**WRITTEN TASK:** Work through the entries below and show every line in which "format" is found.

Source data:
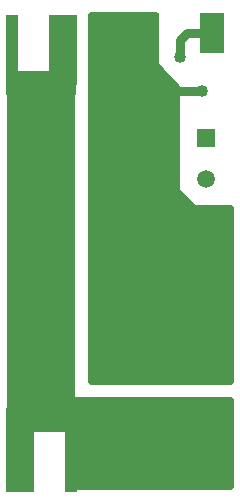
<source format=gbr>
G04 DipTrace 3.3.1.0*
G04 Bottom.gbr*
%MOMM*%
G04 #@! TF.FileFunction,Copper,L2,Bot*
G04 #@! TF.Part,Single*
G04 #@! TA.AperFunction,Conductor*
%ADD13C,0.8*%
G04 #@! TA.AperFunction,CopperBalancing*
%ADD14C,0.5*%
G04 #@! TA.AperFunction,ComponentPad*
%ADD17R,1.5X1.5*%
%ADD18C,1.5*%
%ADD23R,6.0X2.0*%
%ADD24R,6.0X6.0*%
%ADD25R,2.0X3.4*%
%ADD26R,2.4X6.0*%
%ADD27R,1.0X6.0*%
G04 #@! TA.AperFunction,ViaPad*
%ADD32C,1.016*%
%FSLAX35Y35*%
G04*
G71*
G90*
G75*
G01*
G04 Bottom*
%LPD*%
X2714000Y4429000D2*
D13*
X2413127D1*
X2048500Y4793627D1*
X2793873Y4921127D2*
X2587503D1*
X2524000Y4857623D1*
Y4714750D1*
D32*
X2714000Y4429000D3*
X2524000Y4714750D3*
X1158750Y1634997D3*
X1285750D3*
X1412750D3*
X1539750D3*
X1158750Y4492500D3*
X1285750D3*
X1412750D3*
X1539750D3*
X1158750Y4381373D3*
X1285750D3*
X1412750D3*
X1539750D3*
X1158750Y1762000D3*
X1285750D3*
X1412750D3*
X1539750D3*
X2651003Y1127000D3*
X2778003D3*
X2904997D3*
X2651003Y1238127D3*
X2778007D3*
X2905000D3*
X2651003Y1349250D3*
X2778007D3*
X1984250Y2381123D3*
X2111250D3*
X2238250Y2381120D3*
X2365250Y2381123D3*
X2492250D3*
X2619250Y2381127D3*
X2746250Y2381123D3*
X2873250Y2381127D3*
X1984250Y2508127D3*
X2111250D3*
X2238250Y2508120D3*
X2365250Y2508127D3*
X2492250D3*
X2619250D3*
X2746250D3*
X2873250D3*
X1984250Y2635123D3*
X2111250D3*
X2238250Y2635117D3*
X2365250Y2635123D3*
X2492250D3*
X2619250D3*
X2746250D3*
X2873250D3*
X1984250Y2762123D3*
X2111250D3*
X2238250Y2762120D3*
X2365250Y2762123D3*
X2492250D3*
X2619250D3*
X2746250D3*
X2873250D3*
X1984250Y2889123D3*
X2111250D3*
X2238250Y2889117D3*
X2365250Y2889123D3*
X2492250D3*
X2619250D3*
X2746250D3*
X2873250D3*
X1984250Y3016123D3*
X2111250D3*
X2238250Y3016117D3*
X2365250Y3016123D3*
X2492250D3*
X2619250D3*
X2746250D3*
X2873250D3*
X1984250Y3143123D3*
X2111250D3*
X2238250Y3143117D3*
X2365250Y3143123D3*
X2492250D3*
X2619250D3*
X2746250D3*
X2873250D3*
X1984250Y3270123D3*
X2111250D3*
X2238250Y3270117D3*
X2365250Y3270123D3*
X2492250D3*
X2619250D3*
X2746250D3*
X2873250D3*
X2111250Y3397123D3*
X2238250Y3397120D3*
X2365250Y3397123D3*
X2492250D3*
X2619250D3*
X2905000Y1349250D3*
X2651003Y1460373D3*
X2778007D3*
X2905000D3*
X2904997Y1571500D3*
X2905000Y1682627D3*
X2778003Y1571500D3*
X2524000Y1127000D3*
Y1238127D3*
Y1349250D3*
Y1460373D3*
X1093547Y4449583D2*
D14*
X1604990D1*
X1093547Y4399917D2*
X1604990D1*
X1093547Y4350250D2*
X1604990D1*
X1093547Y4300583D2*
X1604990D1*
X1093547Y4250917D2*
X1604990D1*
X1093547Y4201250D2*
X1604990D1*
X1093547Y4151583D2*
X1604990D1*
X1093547Y4101917D2*
X1604990D1*
X1093547Y4052250D2*
X1604990D1*
X1093547Y4002583D2*
X1604990D1*
X1093547Y3952917D2*
X1604990D1*
X1093547Y3903250D2*
X1604990D1*
X1093547Y3853583D2*
X1604990D1*
X1093547Y3803917D2*
X1604990D1*
X1093547Y3754250D2*
X1604990D1*
X1093547Y3704583D2*
X1604990D1*
X1093547Y3654917D2*
X1604990D1*
X1093547Y3605250D2*
X1604990D1*
X1093547Y3555583D2*
X1604990D1*
X1093547Y3505917D2*
X1604990D1*
X1093547Y3456250D2*
X1604990D1*
X1093547Y3406583D2*
X1604990D1*
X1093547Y3356917D2*
X1604990D1*
X1093547Y3307250D2*
X1604990D1*
X1093547Y3257583D2*
X1604990D1*
X1093547Y3207917D2*
X1604990D1*
X1093547Y3158250D2*
X1604990D1*
X1093547Y3108583D2*
X1604990D1*
X1093547Y3058917D2*
X1604990D1*
X1093547Y3009250D2*
X1604990D1*
X1093547Y2959583D2*
X1604990D1*
X1093547Y2909917D2*
X1604990D1*
X1093547Y2860250D2*
X1604990D1*
X1093547Y2810583D2*
X1604990D1*
X1093547Y2760917D2*
X1604990D1*
X1093547Y2711250D2*
X1604990D1*
X1093547Y2661583D2*
X1604990D1*
X1093547Y2611917D2*
X1604990D1*
X1093547Y2562250D2*
X1604990D1*
X1093547Y2512583D2*
X1604990D1*
X1093547Y2462917D2*
X1604990D1*
X1093547Y2413250D2*
X1604990D1*
X1093547Y2363583D2*
X1604990D1*
X1093547Y2313917D2*
X1604990D1*
X1093547Y2264250D2*
X1604990D1*
X1093547Y2214583D2*
X1604990D1*
X1093547Y2164917D2*
X1604990D1*
X1093547Y2115250D2*
X1604990D1*
X1093547Y2065583D2*
X1604990D1*
X1093547Y2015917D2*
X1604990D1*
X1093547Y1966250D2*
X1604990D1*
X1093547Y1916583D2*
X1604990D1*
X1093547Y1866917D2*
X1604990D1*
X1093547Y1817250D2*
X1604990D1*
X1093547Y1767583D2*
X1604990D1*
X1093547Y1717917D2*
X1604990D1*
X1093547Y1668250D2*
X1604990D1*
X1609980Y4484060D2*
X1088460Y4498547D1*
X1088500Y1628273D1*
X1609920Y1628250D1*
X1610000Y4484097D1*
X1776170Y5021083D2*
X2319333D1*
X1776170Y4971417D2*
X2319333D1*
X1776170Y4921750D2*
X2319333D1*
X1776170Y4872083D2*
X2319333D1*
X1776170Y4822417D2*
X2319333D1*
X1776170Y4772750D2*
X2319333D1*
X1776170Y4723083D2*
X2319333D1*
X1776170Y4673417D2*
X2319333D1*
X1776170Y4623750D2*
X2336560D1*
X1776170Y4574083D2*
X2386143D1*
X1776170Y4524417D2*
X2435817D1*
X1776170Y4474750D2*
X2485493D1*
X1776170Y4425083D2*
X2493970D1*
X1776170Y4375417D2*
X2493970D1*
X1776170Y4325750D2*
X2493970D1*
X1776170Y4276083D2*
X2493970D1*
X1776170Y4226417D2*
X2493970D1*
X1776170Y4176750D2*
X2493970D1*
X1776170Y4127083D2*
X2493970D1*
X1776170Y4077417D2*
X2493970D1*
X1776170Y4027750D2*
X2493970D1*
X1776170Y3978083D2*
X2493970D1*
X1776170Y3928417D2*
X2493970D1*
X1776170Y3878750D2*
X2493970D1*
X1776170Y3829083D2*
X2493970D1*
X1776170Y3779417D2*
X2493970D1*
X1776170Y3729750D2*
X2493970D1*
X1776170Y3680083D2*
X2493970D1*
X1776170Y3630417D2*
X2493970D1*
X1776170Y3580750D2*
X2493970D1*
X1776170Y3531083D2*
X2540180D1*
X1776170Y3481417D2*
X2589853D1*
X1776170Y3431750D2*
X2954347D1*
X1776170Y3382083D2*
X2954347D1*
X1776170Y3332417D2*
X2954347D1*
X1776170Y3282750D2*
X2954347D1*
X1776170Y3233083D2*
X2954347D1*
X1776170Y3183417D2*
X2954347D1*
X1776170Y3133750D2*
X2954347D1*
X1776170Y3084083D2*
X2954347D1*
X1776170Y3034417D2*
X2954347D1*
X1776170Y2984750D2*
X2954347D1*
X1776170Y2935083D2*
X2954347D1*
X1776170Y2885417D2*
X2954347D1*
X1776170Y2835750D2*
X2954347D1*
X1776170Y2786083D2*
X2954347D1*
X1776170Y2736417D2*
X2954347D1*
X1776170Y2686750D2*
X2954347D1*
X1776170Y2637083D2*
X2954347D1*
X1776170Y2587417D2*
X2954347D1*
X1776170Y2537750D2*
X2954347D1*
X1776170Y2488083D2*
X2954347D1*
X1776170Y2438417D2*
X2954347D1*
X1776170Y2388750D2*
X2954347D1*
X1776170Y2339083D2*
X2954347D1*
X1776170Y2289417D2*
X2954347D1*
X1776170Y2239750D2*
X2954347D1*
X1776170Y2190083D2*
X2954347D1*
X1776170Y2140417D2*
X2954347D1*
X1776170Y2090750D2*
X2954347D1*
X1776170Y2041083D2*
X2954347D1*
X1776170Y1991417D2*
X2954347D1*
X1771123Y5070683D2*
Y1961700D1*
X2959367Y1961627D1*
X2959373Y3435703D1*
X2647090Y3435933D1*
X2639650Y3438350D1*
X2633323Y3442950D1*
X2503773Y3572933D1*
X2500223Y3579900D1*
X2499000Y3587627D1*
Y4466180D1*
X2329147Y4636557D1*
X2325597Y4643523D1*
X2324373Y4651250D1*
Y5070793D1*
X1771053Y5070750D1*
X1585673Y1766707D2*
X2954343D1*
X1585673Y1717040D2*
X2954343D1*
X1585673Y1667373D2*
X2954343D1*
X1585673Y1617707D2*
X2954343D1*
X1585673Y1568040D2*
X2954343D1*
X1585673Y1518373D2*
X2954343D1*
X1585673Y1468707D2*
X2954343D1*
X1585673Y1419040D2*
X2954343D1*
X1585673Y1369373D2*
X2954343D1*
X1585673Y1319707D2*
X2954343D1*
X1585673Y1270040D2*
X2954343D1*
X1585673Y1220373D2*
X2954343D1*
X1585673Y1170707D2*
X2954343D1*
X1585673Y1121040D2*
X2954343D1*
X1580693Y1072627D2*
X2959363D1*
X2959373Y1816443D1*
X1580637Y1816373D1*
X1580627Y1072557D1*
D17*
X2746250Y4032123D3*
D18*
Y3682123D3*
D23*
X1348500Y4493627D3*
D24*
X2048500Y4793627D3*
D23*
X1348500Y1638830D3*
D25*
X2793873Y4921127D3*
D26*
X1168500Y1333373D3*
D27*
X1598500D3*
X1098500Y4778250D3*
D26*
X1529500D3*
M02*

</source>
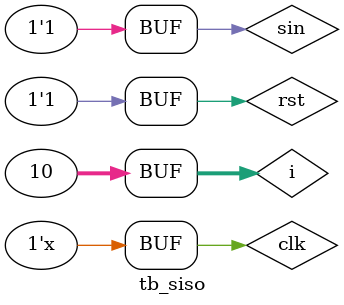
<source format=v>
`timescale 1ns/1ps
module tb_siso;
    reg clk,rst,sin;
    wire sout;
    integer i;

    siso u0(clk,rst,sin,sout);

    always
        #10 clk = ~clk;
    
    initial begin
        clk = 1'b0;
        rst = 1'b1;
        sin = 1'b0;
    end

    always begin
        for(i=1;i<10;i=i+1)begin
            #20 sin = i;
        end
    end
endmodule

</source>
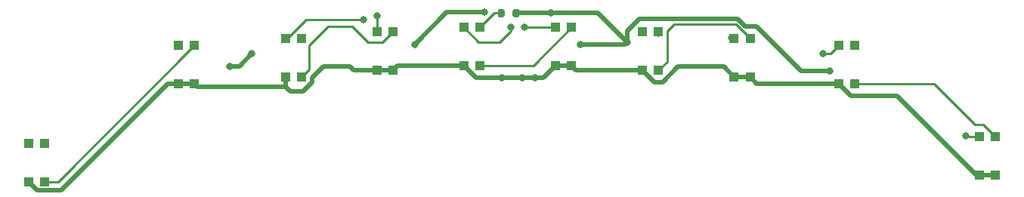
<source format=gbr>
%TF.GenerationSoftware,KiCad,Pcbnew,(5.1.7)-1*%
%TF.CreationDate,2021-05-03T22:05:59+02:00*%
%TF.ProjectId,KaszmirSensors,4b61737a-6d69-4725-9365-6e736f72732e,rev?*%
%TF.SameCoordinates,Original*%
%TF.FileFunction,Copper,L2,Bot*%
%TF.FilePolarity,Positive*%
%FSLAX46Y46*%
G04 Gerber Fmt 4.6, Leading zero omitted, Abs format (unit mm)*
G04 Created by KiCad (PCBNEW (5.1.7)-1) date 2021-05-03 22:05:59*
%MOMM*%
%LPD*%
G01*
G04 APERTURE LIST*
%TA.AperFunction,SMDPad,CuDef*%
%ADD10R,1.000000X1.000000*%
%TD*%
%TA.AperFunction,ViaPad*%
%ADD11C,0.800000*%
%TD*%
%TA.AperFunction,Conductor*%
%ADD12C,0.500000*%
%TD*%
%TA.AperFunction,Conductor*%
%ADD13C,0.250000*%
%TD*%
G04 APERTURE END LIST*
D10*
%TO.P,U10,4*%
%TO.N,Net-(U10-Pad4)*%
X86300000Y-109650000D03*
%TO.P,U10,3*%
%TO.N,GND*%
X84500000Y-109650000D03*
%TO.P,U10,2*%
%TO.N,KTIR10*%
X84500000Y-105350000D03*
%TO.P,U10,1*%
%TO.N,Net-(R5-Pad1)*%
X86300000Y-105350000D03*
%TD*%
%TO.P,U9,4*%
%TO.N,GND*%
X103050000Y-98650000D03*
%TO.P,U9,3*%
X101250000Y-98650000D03*
%TO.P,U9,2*%
%TO.N,KTIR9*%
X101250000Y-94350000D03*
%TO.P,U9,1*%
%TO.N,Net-(U10-Pad4)*%
X103050000Y-94350000D03*
%TD*%
%TO.P,U8,4*%
%TO.N,Net-(U7-Pad1)*%
X115050000Y-97900000D03*
%TO.P,U8,3*%
%TO.N,GND*%
X113250000Y-97900000D03*
%TO.P,U8,2*%
%TO.N,KTIR8*%
X113250000Y-93600000D03*
%TO.P,U8,1*%
%TO.N,Net-(R4-Pad1)*%
X115050000Y-93600000D03*
%TD*%
%TO.P,U7,4*%
%TO.N,GND*%
X125300000Y-97150000D03*
%TO.P,U7,3*%
X123500000Y-97150000D03*
%TO.P,U7,2*%
%TO.N,KTIR7*%
X123500000Y-92850000D03*
%TO.P,U7,1*%
%TO.N,Net-(U7-Pad1)*%
X125300000Y-92850000D03*
%TD*%
%TO.P,U6,4*%
%TO.N,Net-(U5-Pad1)*%
X135050000Y-96650000D03*
%TO.P,U6,3*%
%TO.N,GND*%
X133250000Y-96650000D03*
%TO.P,U6,2*%
%TO.N,KTIR6*%
X133250000Y-92350000D03*
%TO.P,U6,1*%
%TO.N,Net-(R3-Pad1)*%
X135050000Y-92350000D03*
%TD*%
%TO.P,U5,4*%
%TO.N,GND*%
X145300000Y-96650000D03*
%TO.P,U5,3*%
X143500000Y-96650000D03*
%TO.P,U5,2*%
%TO.N,KTIR5*%
X143500000Y-92350000D03*
%TO.P,U5,1*%
%TO.N,Net-(U5-Pad1)*%
X145300000Y-92350000D03*
%TD*%
%TO.P,U4,4*%
%TO.N,Net-(U3-Pad1)*%
X155050000Y-97150000D03*
%TO.P,U4,3*%
%TO.N,GND*%
X153250000Y-97150000D03*
%TO.P,U4,2*%
%TO.N,KTIR4*%
X153250000Y-92850000D03*
%TO.P,U4,1*%
%TO.N,Net-(R2-Pad1)*%
X155050000Y-92850000D03*
%TD*%
%TO.P,U3,4*%
%TO.N,GND*%
X165300000Y-97900000D03*
%TO.P,U3,3*%
X163500000Y-97900000D03*
%TO.P,U3,2*%
%TO.N,KTIR3*%
X163500000Y-93600000D03*
%TO.P,U3,1*%
%TO.N,Net-(U3-Pad1)*%
X165300000Y-93600000D03*
%TD*%
%TO.P,U2,4*%
%TO.N,Net-(U1-Pad1)*%
X177050000Y-98650000D03*
%TO.P,U2,3*%
%TO.N,GND*%
X175250000Y-98650000D03*
%TO.P,U2,2*%
%TO.N,KTIR2*%
X175250000Y-94350000D03*
%TO.P,U2,1*%
%TO.N,Net-(R1-Pad1)*%
X177050000Y-94350000D03*
%TD*%
%TO.P,U1,4*%
%TO.N,GND*%
X192800000Y-108900000D03*
%TO.P,U1,3*%
X191000000Y-108900000D03*
%TO.P,U1,2*%
%TO.N,KTIR1*%
X191000000Y-104600000D03*
%TO.P,U1,1*%
%TO.N,Net-(U1-Pad1)*%
X192800000Y-104600000D03*
%TD*%
%TO.P,R3,2*%
%TO.N,+3V3*%
%TA.AperFunction,SMDPad,CuDef*%
G36*
G01*
X138675000Y-91025000D02*
X138675000Y-90475000D01*
G75*
G02*
X138875000Y-90275000I200000J0D01*
G01*
X139275000Y-90275000D01*
G75*
G02*
X139475000Y-90475000I0J-200000D01*
G01*
X139475000Y-91025000D01*
G75*
G02*
X139275000Y-91225000I-200000J0D01*
G01*
X138875000Y-91225000D01*
G75*
G02*
X138675000Y-91025000I0J200000D01*
G01*
G37*
%TD.AperFunction*%
%TO.P,R3,1*%
%TO.N,Net-(R3-Pad1)*%
%TA.AperFunction,SMDPad,CuDef*%
G36*
G01*
X137025000Y-91025000D02*
X137025000Y-90475000D01*
G75*
G02*
X137225000Y-90275000I200000J0D01*
G01*
X137625000Y-90275000D01*
G75*
G02*
X137825000Y-90475000I0J-200000D01*
G01*
X137825000Y-91025000D01*
G75*
G02*
X137625000Y-91225000I-200000J0D01*
G01*
X137225000Y-91225000D01*
G75*
G02*
X137025000Y-91025000I0J200000D01*
G01*
G37*
%TD.AperFunction*%
%TD*%
D11*
%TO.N,+3V3*%
X174250000Y-97250000D03*
X151500000Y-94000000D03*
X146250000Y-94250000D03*
X143000000Y-90750000D03*
X107000000Y-96750000D03*
X109500000Y-95325000D03*
X127750000Y-94250000D03*
X135500000Y-90675000D03*
%TO.N,Net-(R2-Pad1)*%
X155000000Y-93000000D03*
%TO.N,Net-(R5-Pad1)*%
X86250000Y-105250000D03*
%TO.N,Net-(R4-Pad1)*%
X115000000Y-93500000D03*
%TO.N,Net-(R1-Pad1)*%
X177000000Y-94250000D03*
%TO.N,GND*%
X137500000Y-98000000D03*
X139750000Y-98000000D03*
X141250000Y-98000000D03*
%TO.N,KTIR1*%
X189500000Y-104500000D03*
%TO.N,KTIR2*%
X173500000Y-95250000D03*
%TO.N,KTIR3*%
X163250000Y-93500000D03*
%TO.N,KTIR4*%
X153250000Y-92850000D03*
%TO.N,KTIR5*%
X140000000Y-92325000D03*
%TO.N,KTIR6*%
X138500000Y-92325000D03*
%TO.N,KTIR7*%
X123538981Y-91097571D03*
%TO.N,KTIR8*%
X122000000Y-91500000D03*
%TO.N,KTIR9*%
X101250000Y-94350000D03*
%TO.N,KTIR10*%
X84500000Y-105350000D03*
%TD*%
D12*
%TO.N,+3V3*%
X151500000Y-92789998D02*
X151500000Y-94000000D01*
X152865008Y-91424990D02*
X151500000Y-92789998D01*
X163938176Y-91424990D02*
X152865008Y-91424990D01*
X166000000Y-92250000D02*
X164763186Y-92250000D01*
X171000000Y-97250000D02*
X166000000Y-92250000D01*
X164763186Y-92250000D02*
X163938176Y-91424990D01*
X174250000Y-97250000D02*
X171000000Y-97250000D01*
X148250000Y-90750000D02*
X143000000Y-90750000D01*
X151500000Y-94000000D02*
X148250000Y-90750000D01*
X151250000Y-94250000D02*
X151500000Y-94000000D01*
X146250000Y-94250000D02*
X151250000Y-94250000D01*
X143000000Y-90750000D02*
X139075000Y-90750000D01*
X108075000Y-96750000D02*
X109500000Y-95325000D01*
X107000000Y-96750000D02*
X108075000Y-96750000D01*
X131325000Y-90675000D02*
X135500000Y-90675000D01*
X127750000Y-94250000D02*
X131325000Y-90675000D01*
%TO.N,GND*%
X192800000Y-108900000D02*
X191000000Y-108900000D01*
X191000000Y-108900000D02*
X190650000Y-108900000D01*
X190650000Y-108900000D02*
X181750000Y-100000000D01*
X176600000Y-100000000D02*
X175250000Y-98650000D01*
X181750000Y-100000000D02*
X176600000Y-100000000D01*
X166050000Y-98650000D02*
X165300000Y-97900000D01*
X175250000Y-98650000D02*
X166050000Y-98650000D01*
X165300000Y-97900000D02*
X163500000Y-97900000D01*
X145800000Y-97150000D02*
X145300000Y-96650000D01*
X153250000Y-97150000D02*
X145800000Y-97150000D01*
X145300000Y-96650000D02*
X143500000Y-96650000D01*
X125800000Y-96650000D02*
X125300000Y-97150000D01*
X133250000Y-96650000D02*
X125800000Y-96650000D01*
X125300000Y-97150000D02*
X123500000Y-97150000D01*
X123500000Y-97150000D02*
X120900000Y-97150000D01*
X120900000Y-97150000D02*
X120500000Y-96750000D01*
X120500000Y-96750000D02*
X117500000Y-96750000D01*
X117500000Y-96750000D02*
X116250000Y-98000000D01*
X116250000Y-98510002D02*
X115260002Y-99500000D01*
X116250000Y-98000000D02*
X116250000Y-98510002D01*
X115260002Y-99500000D02*
X113750000Y-99500000D01*
X113250000Y-99000000D02*
X113250000Y-97900000D01*
X113750000Y-99500000D02*
X113250000Y-99000000D01*
X103400000Y-99000000D02*
X103050000Y-98650000D01*
X113250000Y-99000000D02*
X103400000Y-99000000D01*
X103050000Y-98650000D02*
X101250000Y-98650000D01*
X85450001Y-110600001D02*
X84500000Y-109650000D01*
X88149999Y-110600001D02*
X85450001Y-110600001D01*
X100100000Y-98650000D02*
X88149999Y-110600001D01*
X101250000Y-98650000D02*
X100100000Y-98650000D01*
X163500000Y-97900000D02*
X162350000Y-96750000D01*
X162350000Y-96750000D02*
X157250000Y-96750000D01*
X157250000Y-96750000D02*
X155500000Y-98500000D01*
X154600000Y-98500000D02*
X153250000Y-97150000D01*
X155500000Y-98500000D02*
X154600000Y-98500000D01*
X134600000Y-98000000D02*
X133250000Y-96650000D01*
X142150000Y-98000000D02*
X134600000Y-98000000D01*
X143500000Y-96650000D02*
X142150000Y-98000000D01*
D13*
%TO.N,KTIR1*%
X189600000Y-104600000D02*
X189500000Y-104500000D01*
X191000000Y-104600000D02*
X189600000Y-104600000D01*
%TO.N,KTIR2*%
X174350000Y-95250000D02*
X175250000Y-94350000D01*
X173500000Y-95250000D02*
X174350000Y-95250000D01*
%TO.N,KTIR3*%
X163350000Y-93600000D02*
X163250000Y-93500000D01*
X163500000Y-93600000D02*
X163350000Y-93600000D01*
%TO.N,KTIR5*%
X143475000Y-92325000D02*
X143500000Y-92350000D01*
X140000000Y-92325000D02*
X143475000Y-92325000D01*
%TO.N,KTIR6*%
X138500000Y-92325000D02*
X138500000Y-92750000D01*
X138500000Y-92750000D02*
X137250000Y-94000000D01*
X134900000Y-94000000D02*
X133250000Y-92350000D01*
X137250000Y-94000000D02*
X134900000Y-94000000D01*
%TO.N,KTIR7*%
X123500000Y-92850000D02*
X123500000Y-91136552D01*
X123500000Y-91136552D02*
X123538981Y-91097571D01*
%TO.N,KTIR8*%
X113464998Y-93600000D02*
X113250000Y-93600000D01*
X115564998Y-91500000D02*
X113464998Y-93600000D01*
X122000000Y-91500000D02*
X115564998Y-91500000D01*
%TO.N,Net-(R3-Pad1)*%
X136650000Y-90750000D02*
X135050000Y-92350000D01*
X137425000Y-90750000D02*
X136650000Y-90750000D01*
%TO.N,Net-(U1-Pad1)*%
X177050000Y-98650000D02*
X185900000Y-98650000D01*
X185900000Y-98650000D02*
X190500000Y-103250000D01*
X191450000Y-103250000D02*
X192800000Y-104600000D01*
X190500000Y-103250000D02*
X191450000Y-103250000D01*
%TO.N,Net-(U3-Pad1)*%
X163700000Y-92000000D02*
X165300000Y-93600000D01*
X156750000Y-92000000D02*
X163700000Y-92000000D01*
X156000000Y-92750000D02*
X156750000Y-92000000D01*
X156000000Y-96200000D02*
X156000000Y-92750000D01*
X155050000Y-97150000D02*
X156000000Y-96200000D01*
%TO.N,Net-(U5-Pad1)*%
X141000000Y-96650000D02*
X145300000Y-92350000D01*
X135050000Y-96650000D02*
X141000000Y-96650000D01*
%TO.N,Net-(U7-Pad1)*%
X124150000Y-94000000D02*
X125300000Y-92850000D01*
X122500000Y-94000000D02*
X124150000Y-94000000D01*
X120750000Y-92250000D02*
X122500000Y-94000000D01*
X118000000Y-92250000D02*
X120750000Y-92250000D01*
X115875001Y-94374999D02*
X118000000Y-92250000D01*
X115875001Y-97074999D02*
X115875001Y-94374999D01*
X115050000Y-97900000D02*
X115875001Y-97074999D01*
%TO.N,Net-(U10-Pad4)*%
X87750000Y-109650000D02*
X103050000Y-94350000D01*
X86300000Y-109650000D02*
X87750000Y-109650000D01*
%TD*%
M02*

</source>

**OUTPUT OF THE TASK:**
<source format=gbr>
<source format=v>
<source format=gbr>
G04 Gerber Fmt 4.6, Leading zero omitted, Abs format (unit mm)*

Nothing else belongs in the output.